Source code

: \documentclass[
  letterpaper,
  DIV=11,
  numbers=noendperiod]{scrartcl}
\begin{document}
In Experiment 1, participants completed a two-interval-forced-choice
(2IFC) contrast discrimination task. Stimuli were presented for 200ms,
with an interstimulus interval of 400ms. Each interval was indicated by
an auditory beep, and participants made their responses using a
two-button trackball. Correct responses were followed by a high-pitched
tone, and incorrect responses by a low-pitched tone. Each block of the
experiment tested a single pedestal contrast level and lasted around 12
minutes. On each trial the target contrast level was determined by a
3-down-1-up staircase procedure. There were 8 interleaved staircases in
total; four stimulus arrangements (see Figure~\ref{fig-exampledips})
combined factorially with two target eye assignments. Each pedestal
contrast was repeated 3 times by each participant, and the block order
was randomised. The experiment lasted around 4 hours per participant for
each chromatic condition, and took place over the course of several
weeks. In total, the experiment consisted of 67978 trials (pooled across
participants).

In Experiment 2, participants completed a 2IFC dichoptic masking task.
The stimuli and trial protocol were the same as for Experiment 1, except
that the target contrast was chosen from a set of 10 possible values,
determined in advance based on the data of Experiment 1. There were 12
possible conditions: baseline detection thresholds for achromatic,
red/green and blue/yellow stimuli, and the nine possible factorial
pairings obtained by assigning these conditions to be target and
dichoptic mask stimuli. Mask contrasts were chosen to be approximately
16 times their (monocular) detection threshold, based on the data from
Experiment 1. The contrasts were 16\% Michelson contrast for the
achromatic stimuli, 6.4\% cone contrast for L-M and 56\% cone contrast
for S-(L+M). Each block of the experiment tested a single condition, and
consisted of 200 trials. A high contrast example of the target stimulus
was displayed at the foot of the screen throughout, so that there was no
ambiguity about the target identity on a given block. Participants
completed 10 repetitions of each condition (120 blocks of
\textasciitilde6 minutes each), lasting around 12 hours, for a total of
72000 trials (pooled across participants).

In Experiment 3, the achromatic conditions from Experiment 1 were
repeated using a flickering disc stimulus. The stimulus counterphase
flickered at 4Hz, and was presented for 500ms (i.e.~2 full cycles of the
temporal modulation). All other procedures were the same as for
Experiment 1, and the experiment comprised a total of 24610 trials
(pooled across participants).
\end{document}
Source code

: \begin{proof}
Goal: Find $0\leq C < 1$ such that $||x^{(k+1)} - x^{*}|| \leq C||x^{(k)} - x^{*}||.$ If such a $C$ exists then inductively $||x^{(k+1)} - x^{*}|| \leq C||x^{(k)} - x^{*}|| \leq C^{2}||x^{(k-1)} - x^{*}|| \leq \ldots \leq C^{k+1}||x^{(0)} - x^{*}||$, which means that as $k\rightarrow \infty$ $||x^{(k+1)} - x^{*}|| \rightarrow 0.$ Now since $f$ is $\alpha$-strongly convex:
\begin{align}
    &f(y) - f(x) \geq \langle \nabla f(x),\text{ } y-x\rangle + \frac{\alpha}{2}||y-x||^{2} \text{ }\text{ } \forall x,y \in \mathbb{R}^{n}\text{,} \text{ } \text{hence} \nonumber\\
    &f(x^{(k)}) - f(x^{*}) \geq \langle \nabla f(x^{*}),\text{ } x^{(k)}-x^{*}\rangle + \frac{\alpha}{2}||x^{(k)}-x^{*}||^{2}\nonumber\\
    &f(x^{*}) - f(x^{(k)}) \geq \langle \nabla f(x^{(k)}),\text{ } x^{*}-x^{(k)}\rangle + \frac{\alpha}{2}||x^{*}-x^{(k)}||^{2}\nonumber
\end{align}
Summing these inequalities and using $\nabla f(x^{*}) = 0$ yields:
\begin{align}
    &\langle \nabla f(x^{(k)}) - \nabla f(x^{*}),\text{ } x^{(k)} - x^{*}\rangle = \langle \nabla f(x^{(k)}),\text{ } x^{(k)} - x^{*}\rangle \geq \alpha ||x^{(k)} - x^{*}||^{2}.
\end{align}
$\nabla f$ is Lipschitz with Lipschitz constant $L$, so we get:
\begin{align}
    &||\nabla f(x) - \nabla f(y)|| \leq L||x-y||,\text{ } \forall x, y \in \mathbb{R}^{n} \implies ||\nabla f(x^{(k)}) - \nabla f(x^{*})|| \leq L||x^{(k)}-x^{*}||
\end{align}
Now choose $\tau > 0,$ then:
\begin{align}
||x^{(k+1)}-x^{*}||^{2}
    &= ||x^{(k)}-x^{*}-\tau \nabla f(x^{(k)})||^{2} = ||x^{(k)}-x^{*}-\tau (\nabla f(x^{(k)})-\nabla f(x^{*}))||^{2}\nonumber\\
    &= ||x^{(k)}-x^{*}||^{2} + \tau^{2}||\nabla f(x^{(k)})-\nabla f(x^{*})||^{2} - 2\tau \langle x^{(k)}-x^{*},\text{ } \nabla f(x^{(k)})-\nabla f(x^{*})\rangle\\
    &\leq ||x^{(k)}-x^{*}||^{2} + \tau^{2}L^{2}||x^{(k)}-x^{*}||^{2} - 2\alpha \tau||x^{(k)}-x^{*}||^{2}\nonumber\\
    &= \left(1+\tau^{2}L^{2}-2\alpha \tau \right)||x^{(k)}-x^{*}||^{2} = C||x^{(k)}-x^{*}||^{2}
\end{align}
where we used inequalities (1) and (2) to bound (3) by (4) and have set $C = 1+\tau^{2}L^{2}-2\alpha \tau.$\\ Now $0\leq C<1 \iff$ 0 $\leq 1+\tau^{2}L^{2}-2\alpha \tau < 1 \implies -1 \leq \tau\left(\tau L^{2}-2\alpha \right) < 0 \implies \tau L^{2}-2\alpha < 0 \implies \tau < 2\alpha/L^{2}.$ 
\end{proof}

-*-*-

Task instructions:
Your answer must be the full listing above, printed exactly as it stands.

Response box:
Source code

: \documentclass[
  letterpaper,
  DIV=11,
  numbers=noendperiod]{scrartcl}
\begin{document}
In Experiment 1, participants completed a two-interval-forced-choice
(2IFC) contrast discrimination task. Stimuli were presented for 200ms,
with an interstimulus interval of 400ms. Each interval was indicated by
an auditory beep, and participants made their responses using a
two-button trackball. Correct responses were followed by a high-pitched
tone, and incorrect responses by a low-pitched tone. Each block of the
experiment tested a single pedestal contrast level and lasted around 12
minutes. On each trial the target contrast level was determined by a
3-down-1-up staircase procedure. There were 8 interleaved staircases in
total; four stimulus arrangements (see Figure~\ref{fig-exampledips})
combined factorially with two target eye assignments. Each pedestal
contrast was repeated 3 times by each participant, and the block order
was randomised. The experiment lasted around 4 hours per participant for
each chromatic condition, and took place over the course of several
weeks. In total, the experiment consisted of 67978 trials (pooled across
participants).

In Experiment 2, participants completed a 2IFC dichoptic masking task.
The stimuli and trial protocol were the same as for Experiment 1, except
that the target contrast was chosen from a set of 10 possible values,
determined in advance based on the data of Experiment 1. There were 12
possible conditions: baseline detection thresholds for achromatic,
red/green and blue/yellow stimuli, and the nine possible factorial
pairings obtained by assigning these conditions to be target and
dichoptic mask stimuli. Mask contrasts were chosen to be approximately
16 times their (monocular) detection threshold, based on the data from
Experiment 1. The contrasts were 16\% Michelson contrast for the
achromatic stimuli, 6.4\% cone contrast for L-M and 56\% cone contrast
for S-(L+M). Each block of the experiment tested a single condition, and
consisted of 200 trials. A high contrast example of the target stimulus
was displayed at the foot of the screen throughout, so that there was no
ambiguity about the target identity on a given block. Participants
completed 10 repetitions of each condition (120 blocks of
\textasciitilde6 minutes each), lasting around 12 hours, for a total of
72000 trials (pooled across participants).

In Experiment 3, the achromatic conditions from Experiment 1 were
repeated using a flickering disc stimulus. The stimulus counterphase
flickered at 4Hz, and was presented for 500ms (i.e.~2 full cycles of the
temporal modulation). All other procedures were the same as for
Experiment 1, and the experiment comprised a total of 24610 trials
(pooled across participants).
\end{document}
Source code

: \begin{proof}
Goal: Find $0\leq C < 1$ such that $||x^{(k+1)} - x^{*}|| \leq C||x^{(k)} - x^{*}||.$ If such a $C$ exists then inductively $||x^{(k+1)} - x^{*}|| \leq C||x^{(k)} - x^{*}|| \leq C^{2}||x^{(k-1)} - x^{*}|| \leq \ldots \leq C^{k+1}||x^{(0)} - x^{*}||$, which means that as $k\rightarrow \infty$ $||x^{(k+1)} - x^{*}|| \rightarrow 0.$ Now since $f$ is $\alpha$-strongly convex:
\begin{align}
    &f(y) - f(x) \geq \langle \nabla f(x),\text{ } y-x\rangle + \frac{\alpha}{2}||y-x||^{2} \text{ }\text{ } \forall x,y \in \mathbb{R}^{n}\text{,} \text{ } \text{hence} \nonumber\\
    &f(x^{(k)}) - f(x^{*}) \geq \langle \nabla f(x^{*}),\text{ } x^{(k)}-x^{*}\rangle + \frac{\alpha}{2}||x^{(k)}-x^{*}||^{2}\nonumber\\
    &f(x^{*}) - f(x^{(k)}) \geq \langle \nabla f(x^{(k)}),\text{ } x^{*}-x^{(k)}\rangle + \frac{\alpha}{2}||x^{*}-x^{(k)}||^{2}\nonumber
\end{align}
Summing these inequalities and using $\nabla f(x^{*}) = 0$ yields:
\begin{align}
    &\langle \nabla f(x^{(k)}) - \nabla f(x^{*}),\text{ } x^{(k)} - x^{*}\rangle = \langle \nabla f(x^{(k)}),\text{ } x^{(k)} - x^{*}\rangle \geq \alpha ||x^{(k)} - x^{*}||^{2}.
\end{align}
$\nabla f$ is Lipschitz with Lipschitz constant $L$, so we get:
\begin{align}
    &||\nabla f(x) - \nabla f(y)|| \leq L||x-y||,\text{ } \forall x, y \in \mathbb{R}^{n} \implies ||\nabla f(x^{(k)}) - \nabla f(x^{*})|| \leq L||x^{(k)}-x^{*}||
\end{align}
Now choose $\tau > 0,$ then:
\begin{align}
||x^{(k+1)}-x^{*}||^{2}
    &= ||x^{(k)}-x^{*}-\tau \nabla f(x^{(k)})||^{2} = ||x^{(k)}-x^{*}-\tau (\nabla f(x^{(k)})-\nabla f(x^{*}))||^{2}\nonumber\\
    &= ||x^{(k)}-x^{*}||^{2} + \tau^{2}||\nabla f(x^{(k)})-\nabla f(x^{*})||^{2} - 2\tau \langle x^{(k)}-x^{*},\text{ } \nabla f(x^{(k)})-\nabla f(x^{*})\rangle\\
    &\leq ||x^{(k)}-x^{*}||^{2} + \tau^{2}L^{2}||x^{(k)}-x^{*}||^{2} - 2\alpha \tau||x^{(k)}-x^{*}||^{2}\nonumber\\
    &= \left(1+\tau^{2}L^{2}-2\alpha \tau \right)||x^{(k)}-x^{*}||^{2} = C||x^{(k)}-x^{*}||^{2}
\end{align}
where we used inequalities (1) and (2) to bound (3) by (4) and have set $C = 1+\tau^{2}L^{2}-2\alpha \tau.$\\ Now $0\leq C<1 \iff$ 0 $\leq 1+\tau^{2}L^{2}-2\alpha \tau < 1 \implies -1 \leq \tau\left(\tau L^{2}-2\alpha \right) < 0 \implies \tau L^{2}-2\alpha < 0 \implies \tau < 2\alpha/L^{2}.$ 
\end{proof}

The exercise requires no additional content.